Un organisme issu du mouvement breton (emsav)
Le CELIB est créé le 22 juillet 1950 à Quimper. Fondateur et secrétaire général du comité, Joseph Martray est un militant du mouvement breton. Conscient des divisions et des limites de l’action des différents organismes constituant l’emsav et du discrédit qui frappe celui-ci à la Libération, il élabore une nouvelle stratégie visant à faire reconnaître les intérêts spécifiques d’un « peuple breton » (nom de la revue qu’il dirige de 1947 à 1950). Il est convaincu de la nécessité de regrouper les forces vives de la région autour d’un néo-régionalisme breton. Le CELIB tente donc de rassembler les élites politiques de toute obédience à l’exclusion des communistes, les élites socioéconomiques et les élites culturelles issues des grandes associations bretonnes fondées depuis la fin du XIXe siècle. Le succès rapide du CELIB doit beaucoup à l’énergie et à la perspicacité de Martray mais aussi à la personnalité éminente de son président, René Pleven.

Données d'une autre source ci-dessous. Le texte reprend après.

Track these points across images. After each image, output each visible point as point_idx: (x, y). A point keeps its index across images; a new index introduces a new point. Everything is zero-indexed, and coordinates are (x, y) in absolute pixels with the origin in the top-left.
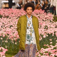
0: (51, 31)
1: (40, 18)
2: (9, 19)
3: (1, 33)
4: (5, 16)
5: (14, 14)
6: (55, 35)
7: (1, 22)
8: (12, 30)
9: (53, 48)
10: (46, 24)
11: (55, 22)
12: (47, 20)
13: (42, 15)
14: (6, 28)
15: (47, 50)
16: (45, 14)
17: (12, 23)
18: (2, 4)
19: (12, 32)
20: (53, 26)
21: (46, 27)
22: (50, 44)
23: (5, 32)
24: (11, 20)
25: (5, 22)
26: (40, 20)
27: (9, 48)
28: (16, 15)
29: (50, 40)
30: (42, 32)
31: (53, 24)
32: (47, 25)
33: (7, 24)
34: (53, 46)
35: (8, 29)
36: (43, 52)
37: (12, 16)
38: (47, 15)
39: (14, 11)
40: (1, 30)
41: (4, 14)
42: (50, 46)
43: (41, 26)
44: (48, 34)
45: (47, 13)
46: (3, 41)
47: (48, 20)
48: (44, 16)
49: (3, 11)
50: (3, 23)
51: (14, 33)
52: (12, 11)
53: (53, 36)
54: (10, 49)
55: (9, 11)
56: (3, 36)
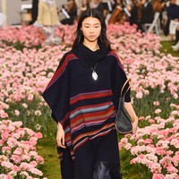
0: (157, 79)
1: (124, 46)
2: (44, 51)
3: (22, 91)
4: (30, 46)
6: (166, 89)
7: (20, 61)
9: (162, 125)
10: (142, 62)
11: (166, 55)
12: (143, 49)
13: (130, 37)
14: (35, 76)
15: (146, 130)
16: (139, 34)
17: (53, 63)
18: (21, 13)
20: (160, 67)
21: (144, 71)
23: (34, 87)
24: (49, 55)
25: (32, 60)
26: (125, 51)
27: (46, 129)
29: (154, 103)
30: (133, 84)
31: (162, 60)
32: (146, 64)
33: (38, 66)
34: (163, 120)
35: (42, 80)
38: (143, 36)
40: (22, 83)
41: (29, 39)
42: (156, 121)
43: (128, 68)
44: (149, 88)
45: (143, 31)
47: (146, 50)
48: (136, 40)
49: (27, 31)
50: (27, 65)
53: (163, 91)
54: (48, 132)
56: (29, 99)
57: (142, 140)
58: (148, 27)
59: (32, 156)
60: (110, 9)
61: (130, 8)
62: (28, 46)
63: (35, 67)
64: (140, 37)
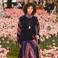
0: (54, 31)
1: (42, 18)
2: (11, 19)
3: (2, 34)
5: (16, 14)
7: (2, 22)
8: (14, 31)
9: (55, 49)
10: (49, 25)
12: (49, 20)
13: (45, 15)
14: (7, 28)
15: (49, 51)
16: (48, 14)
17: (14, 24)
20: (56, 27)
21: (49, 28)
22: (53, 45)
23: (7, 32)
24: (13, 20)
25: (7, 22)
26: (43, 20)
28: (18, 15)
29: (53, 41)
30: (45, 33)
31: (56, 24)
33: (9, 24)
34: (56, 47)
35: (10, 30)
36: (46, 53)
37: (14, 16)
38: (49, 15)
39: (16, 11)
40: (2, 31)
41: (6, 14)
42: (53, 48)
43: (43, 27)
44: (51, 35)
46: (4, 42)
48: (47, 16)
50: (5, 24)
51: (15, 34)
52: (14, 11)
53: (56, 36)
54: (12, 50)
55: (10, 11)
56: (5, 37)
57: (47, 55)
58: (52, 12)
60: (37, 4)
61: (45, 4)
62: (5, 16)
63: (7, 25)
64: (48, 15)
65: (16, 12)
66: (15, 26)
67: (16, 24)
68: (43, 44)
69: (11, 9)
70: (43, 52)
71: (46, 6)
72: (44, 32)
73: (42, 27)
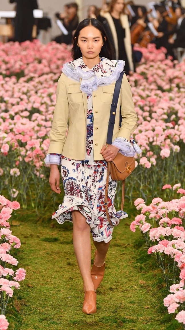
1: (147, 79)
2: (27, 81)
4: (8, 73)
5: (44, 62)
8: (37, 128)
10: (171, 104)
12: (174, 85)
13: (156, 66)
14: (12, 118)
15: (174, 205)
16: (169, 62)
17: (39, 100)
19: (38, 134)
21: (173, 117)
23: (10, 134)
24: (35, 87)
25: (10, 93)
26: (147, 86)
27: (25, 197)
28: (53, 66)
30: (157, 135)
32: (177, 107)
35: (22, 124)
36: (161, 212)
37: (39, 72)
38: (174, 66)
39: (47, 51)
41: (6, 63)
43: (151, 112)
44: (180, 143)
45: (175, 58)
46: (1, 171)
48: (164, 71)
49: (3, 50)
51: (44, 138)
52: (38, 50)
54: (29, 201)
55: (24, 53)
56: (2, 150)
57: (166, 219)
58: (182, 54)
59: (4, 236)
61: (157, 24)
62: (4, 72)
63: (13, 105)
64: (170, 67)
65: (47, 56)
66: (42, 109)
67: (46, 100)
68: (150, 176)
69: (27, 43)
70: (150, 207)
71: (161, 35)
72: (154, 130)
73: (147, 114)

L’interlocuteur privilégié de l’État en Bretagne
Le CELIB s’impose rapidement comme l’interlocuteur privilégié de l’État dans le cadre de la politique d’aménagement du territoire. Le comité breton promeut un développement régional à travers la modernisation des structures agricoles, le développement industriel et touristique ou encore l’amélioration des infrastructures de transport. Sous l’impulsion d’un géographe de l’université de Rennes, Michel Phlipponneau, le CELIB tente de coordonner et de structurer les demandes des milieux professionnels et des élus bretons dans le cadre de documents de planification régionale comme le Plan breton en 1952 ou la loi-programme pour la Bretagne en 1961. Le CELIB co-construit alors avec les représentants de l’État les documents prospectifs et les actions concrètes devant conduire à un développement régional soutenu afin de freiner les déséquilibres régionaux identifiés en 1947 par Jean-François Gravier dans son livre, Paris et le désert français.
Les « batailles » du CELIB, entre succès et crises
L’action du CELIB débouche sur quelques succès incontestables pour la Bretagne. Ainsi, en 1956, la Bretagne est la première région dotée d’un Programme d’action régionale largement inspiré par le Plan breton. En 1962, la « bataille du rail » permet l’octroi de tarifs spécifiques pour les exportations d’une région jugée trop excentrée par rapport aux grands marchés de consommation. En pleine crise de Mai 68, le gouvernement de Georges Pompidou accorde un plan routier breton, entre autres mesures, visant à une modernisation accélérée des régions de l’Ouest. Enfin, en janvier 1969, lors d’un discours à Rennes à propos de la régionalisation, le général de Gaulle déclare : « Ce qui a été fait en Bretagne avec le CELIB a été essentiel. C’est ce qu’il faut faire pour toute la France ».
Mais le CELIB est aussi frappé par plusieurs crises au cours des années 1960. À partir de 1962, Michel Phlipponneau entre en conflit avec une partie des responsables du CELIB, qu’il accuse d’une trop grande mansuétude à l’égard de l’État gaullien (la « trahison des notables »). Le CELIB doit aussi faire face à une recentralisation des politiques d’aménagement du territoire avec la création de la DATAR en 1963. La création des EPR, une certaine remise en cause des politiques d’aménagement régional ou encore la bipolarisation croissante de la vie politique sous la Ve République affaiblissent la cohérence et l’action du CELIB et mettent en cause son existence même, surtout après le départ de René Pleven et de Joseph Martray en 1972.
« L’esprit du CELIB »
Pour autant, le CELIB continue de fonctionner jusqu’au début des années 1990 et se signale encore par la production d’études solides et documentées.
L’histoire du comité, producteur d’idées, catalyseur des énergies et fédérateur des forces vives de la région, fait naître ce que beaucoup de responsables politiques et économiques bretons continuent d’évoquer sous le terme « d’esprit du CELIB », preuve de l’inscription incontestable de cet organisme dans la mémoire collective des élites régionales.